Faisal Baluch received his Ph.D. in political theory from the University of Notre Dame with a dissertation on Machiavelli.  At the University of Notre Dame he was a Loescher Teaching Fellow and an editorial intern at the Review of Politics.  Faisal is a broadly trained political theorist with a particular interest in ancient, early modern and contemporary political thought.  He has published on Arendt and Heidegger, and is currently working on a book-length study of Machiavelli’s Florentine Histories.  Faisal has taught a number of courses at the University of Notre Dame and the College of the Holy Cross, including introduction to political theory, politics and literature, and a course on the Arab Spring.  At Holy Cross he is associated with Montserrat program in the Self-cluster.  In addition to his training in political theory, Faisal has a background in economics and finance, having received a Master’s degree in Finance from the University of Western Sydney in Australia.

Carly Herold
Henzler / Charles Carroll Posdoctoral Teaching Fellow
Department of Political Science

Carly Herold joins Holy Cross from The University of Texas at Austin, where she studied political theory and public law.
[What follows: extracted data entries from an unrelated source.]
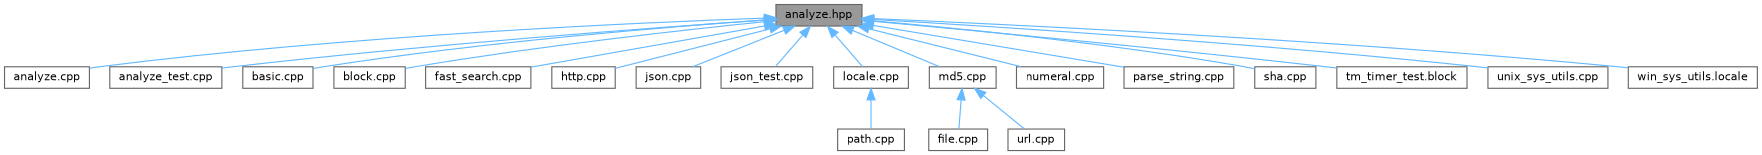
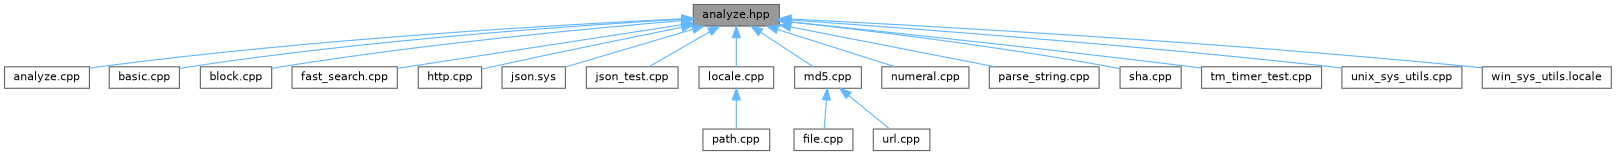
  digraph {
    node [color=grey40 fillcolor=white fontname=Helvetica fontsize=10 shape=box style=filled]
    edge [color=steelblue1 dir=back fontname=Helvetica fontsize=10 labelfontname=Helvetica labelfontsize=10 style=solid]
    n1 [color=gray40 fillcolor=grey60 fontcolor=black height=0.2 label="analyze.hpp" width=0.4]
    n2 [height=0.2 label="analyze.cpp" width=0.4]
-   n3 [height=0.2 label="analyze_test.cpp" width=0.4]
    n4 [height=0.2 label="basic.cpp" width=0.4]
    n5 [height=0.2 label="block.cpp" width=0.4]
    n6 [height=0.2 label="fast_search.cpp" width=0.4]
    n7 [height=0.2 label="http.cpp" width=0.4]
-   n8 [height=0.2 label="json.cpp" width=0.4]
+   n8 [height=0.2 label="json.sys" width=0.4]
    n9 [height=0.2 label="json_test.cpp" width=0.4]
    n10 [height=0.2 label="locale.cpp" width=0.4]
    n11 [height=0.2 label="md5.cpp" width=0.4]
    n12 [height=0.2 label="numeral.cpp" width=0.4]
    n13 [height=0.2 label="parse_string.cpp" width=0.4]
    n14 [height=0.2 label="sha.cpp" width=0.4]
-   n15 [height=0.2 label="tm_timer_test.block" width=0.4]
+   n15 [height=0.2 label="tm_timer_test.cpp" width=0.4]
    n16 [height=0.2 label="unix_sys_utils.cpp" width=0.4]
    n17 [height=0.2 label="win_sys_utils.locale" width=0.4]
    n18 [height=0.2 label="file.cpp" width=0.4]
    n19 [height=0.2 label="path.cpp" width=0.4]
    n20 [height=0.2 label="url.cpp" width=0.4]
    n1 -> n2
-   n1 -> n3
    n1 -> n4
    n1 -> n5
    n1 -> n6
    n1 -> n7
    n1 -> n8
    n1 -> n9
    n1 -> n10
    n1 -> n11
    n1 -> n12
    n1 -> n13
    n1 -> n14
    n1 -> n15
    n1 -> n16
    n1 -> n17
    n10 -> n19
    n11 -> n18
    n11 -> n20
  }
Her principle area of research is in classical Greek and Roman political theory and she is currently at work on a project on Cicero’s political thought, examining how the tradition of Socratic political philosophy might evaluate critiques from modern social science about the inherent irrationality of republican self-government. She maintains a broad interest in the history of political thought, the impact of the popularization of science on politics, civic education, comparative constitutional law, and constitutional theory.  At Holy Cross she will be teaching Classical Political Philosophy, which will focus on how the thinkers of Classical Greece and Rome conceived of the relationship of science to politics, as well as in the Core Human Questions cluster of the Montserrat Program.